Monday, October 20, 2008
Light Point Pond - A Place of Healing
The beginning;It began as a ‘thought’ a ‘dream’ just an ‘idea’ that someday I would put a pond on the SouthEast end of the backyard in the wet area where no one ever goes. The summer of 2007 was particularly dry and the opportunity was right and so the ‘dream’ became a reality.
Thus began the excavation of a small pear shaped pond in my backyard. I walked the perimeter and flagged the surrounding hedge rows to guide the excavating crew. It seemed such a small area in the beginning which after seven days turned into more of a lake as long as a football field and half again as wide. Three feet deep on the shallow end expanding to fifteen feet on the deep end. The shape became more a combination of a light bulb and or the top half of an exclamation point. Hence the name decided upon was Light Point Pond.
So this is Light Point Pond. A Nature Sanctuary, a place of healing, a gift of Love to all who come.
I hadn’t realized just how devastating and damaging this project could be. When it was finished I looked at it and felt sick inside for a moment at the massive hole and scar created there on the surface of the Earth. Ouch! Would the Nature Gods ever forgive me for such a mess and for doing such a hurtful thing? My intentions were good, create an area for wildlife and mankind to rest and compose their troubles spirits. Still, I somehow could feel an internal pain at the sight of the pit. And how in a few brief days man could destroy what took so many years to create and evolve. The Nature Gods must have been pleased after all, for in a matter of 60 days the pond filled with the fall rains and underground springs. Sealing over the ugly spot of destruction and beginning the creation of a beautiful place in nature for all creatures that abound near-by.
The following are stories from Light Point Pond as I wander around the woods and water or just sit and rest near-by.

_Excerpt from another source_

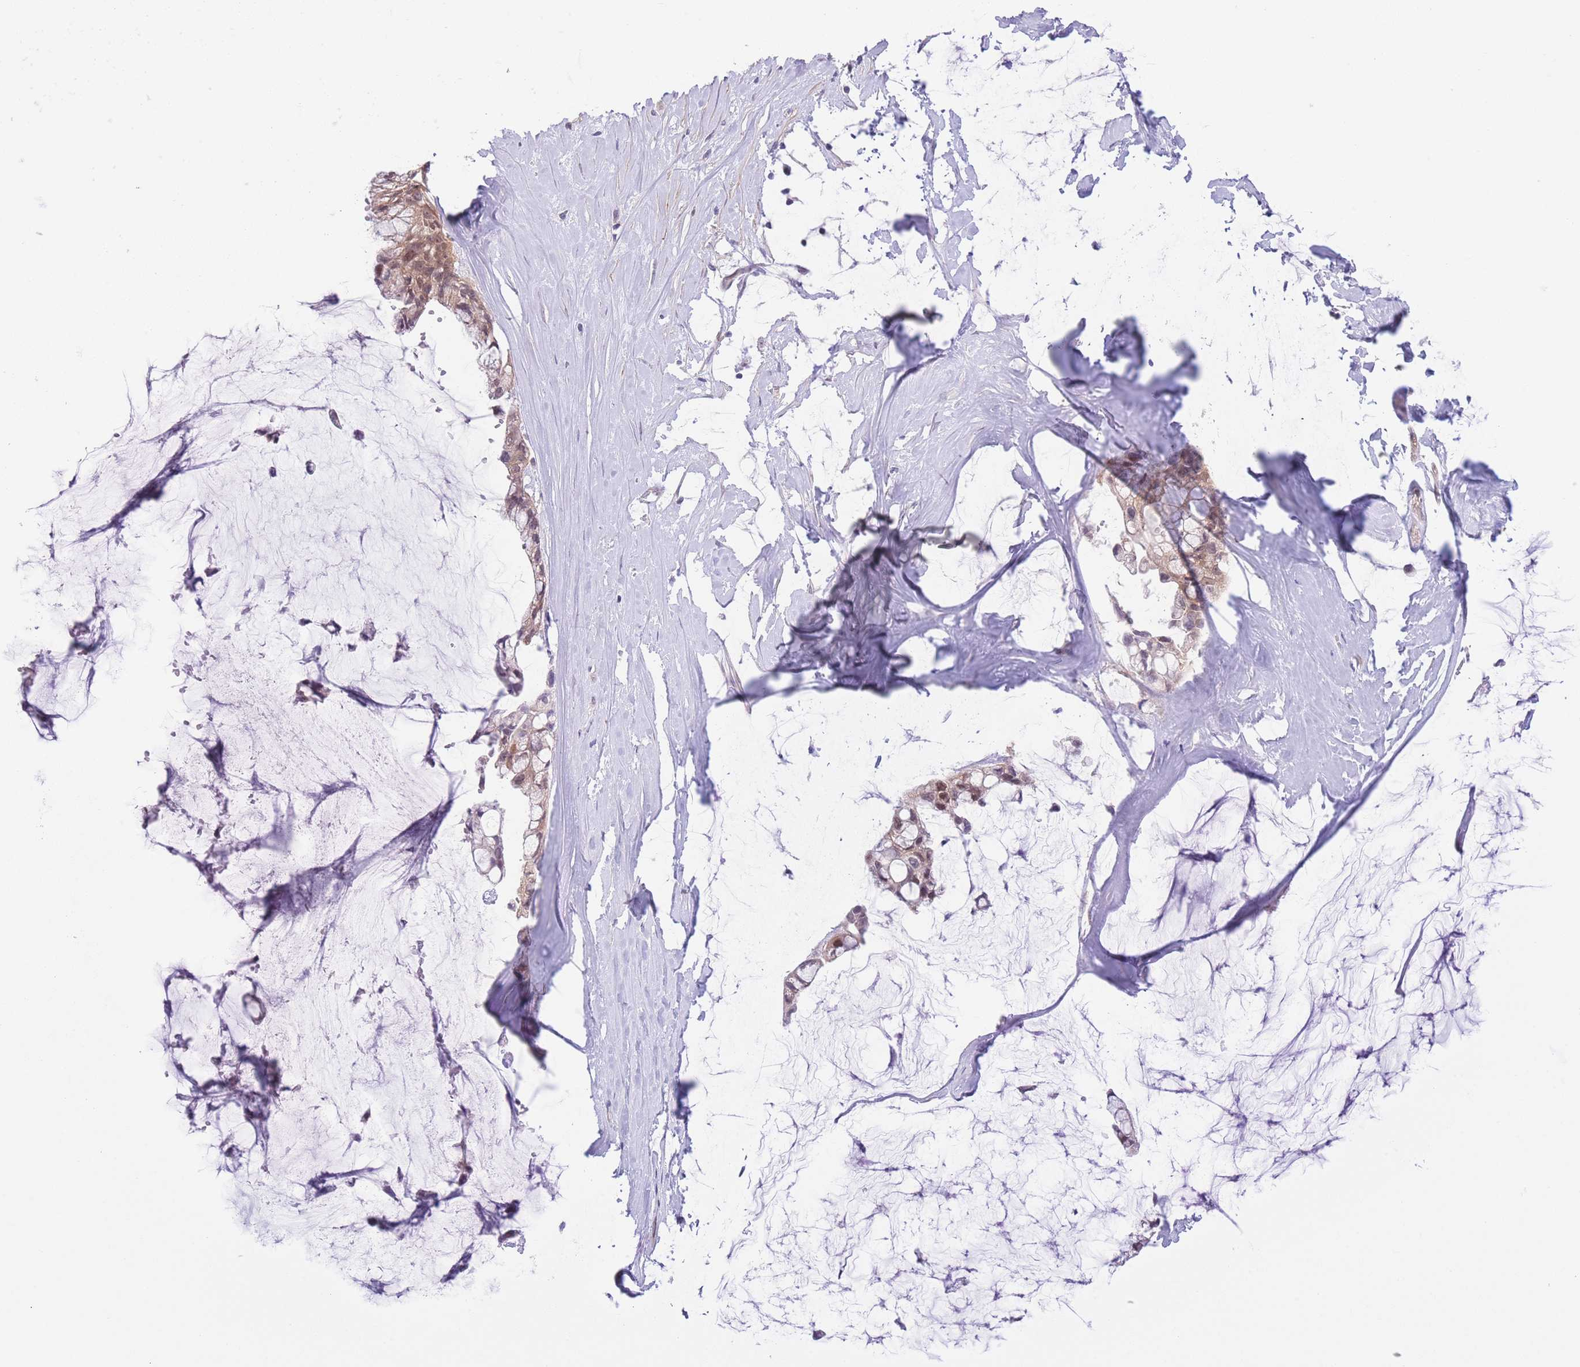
{"staining": {"intensity": "moderate", "quantity": ">75%", "location": "cytoplasmic/membranous,nuclear"}, "tissue": "ovarian cancer", "cell_type": "Tumor cells", "image_type": "cancer", "snomed": [{"axis": "morphology", "description": "Cystadenocarcinoma, mucinous, NOS"}, {"axis": "topography", "description": "Ovary"}], "caption": "Moderate cytoplasmic/membranous and nuclear expression for a protein is appreciated in about >75% of tumor cells of ovarian mucinous cystadenocarcinoma using immunohistochemistry.", "gene": "C9orf152", "patient": {"sex": "female", "age": 39}}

Nature offers its beauty and wisdom in brief moments of silence and in the scenes of life unfolding all around. In that single moment a soul is healed from these offerings of love. May you too be healed by a brief stop here, bless you and thank-you for your visit.
First mishap:
The pond filled in 60 days as I mentioned September 25th to November 25th. The fall rains began literally the day after we stopped digging. And seemed to come in a frenzy and pace probably not unusual to fall rains but perhaps in an effort to fill the unsightly hole and prepare for the winter snows soon to come. I remember it was December 13th or there abouts, somewhere in the middle of the night. I heard the thunderous crash from my bedroom. Peering out from the window I spotted it. The first pond mishap and I wondered and worried as I watched. Just what had I created? A small deer must have lost her way coming from the woods moving southward towards the neighbors open field to graze on what was left of any tasty grasses. She fell into the pond! And thrashed and swam her way across it. Fortunately the ice was thin only an inch or two. Nothing to compare with the weight of a strong and healthy doe. I watched in awe as she wrangled her way across the mid-section of pond probably about 50-60 feet in width. She pulled herself out on the south shore shook off and was gone in an instant. I walked the area the following morning. It was chilly but not cold enough to threaten the deer and I found no sign of her anywhere as her tracks soon disappeared off into the woods. I am curious to see what this winter brings for ice episodes.